ACTIVITY
Every line below that holds the string "Богослужіння" should be copied out.

TASK INPUT
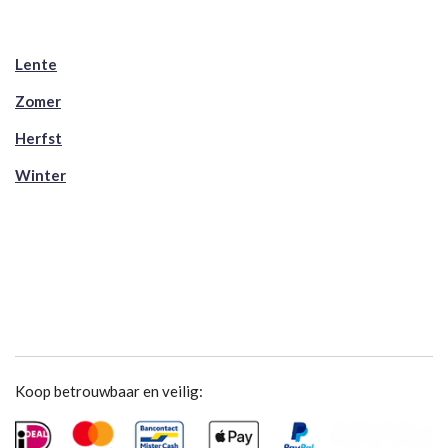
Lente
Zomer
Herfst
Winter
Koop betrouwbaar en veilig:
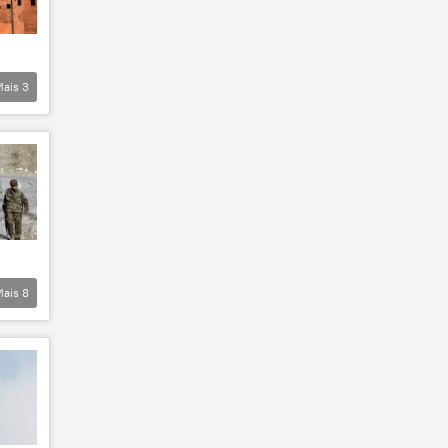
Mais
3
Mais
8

==

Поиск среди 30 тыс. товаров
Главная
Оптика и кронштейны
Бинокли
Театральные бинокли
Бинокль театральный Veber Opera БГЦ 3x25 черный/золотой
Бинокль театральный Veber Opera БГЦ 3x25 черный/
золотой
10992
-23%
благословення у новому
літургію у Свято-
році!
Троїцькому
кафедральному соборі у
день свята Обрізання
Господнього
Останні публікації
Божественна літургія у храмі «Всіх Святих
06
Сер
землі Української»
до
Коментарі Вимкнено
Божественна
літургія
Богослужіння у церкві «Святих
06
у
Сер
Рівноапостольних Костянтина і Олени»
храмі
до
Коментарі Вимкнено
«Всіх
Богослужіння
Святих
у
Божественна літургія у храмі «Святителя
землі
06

---

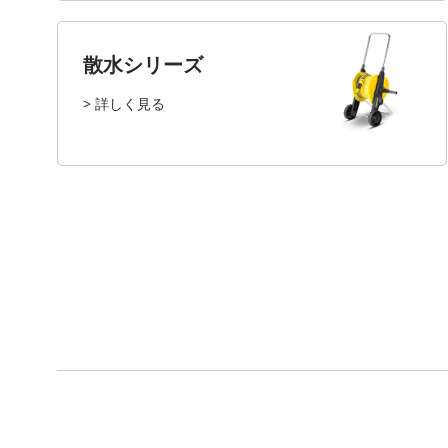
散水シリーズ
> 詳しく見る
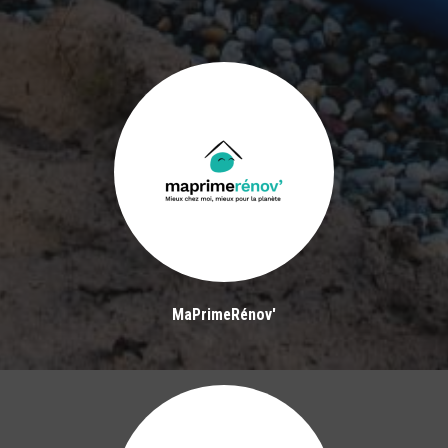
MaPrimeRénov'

RESULT OF THE TASK
Богослужіння у церкві «Святих
Богослужіння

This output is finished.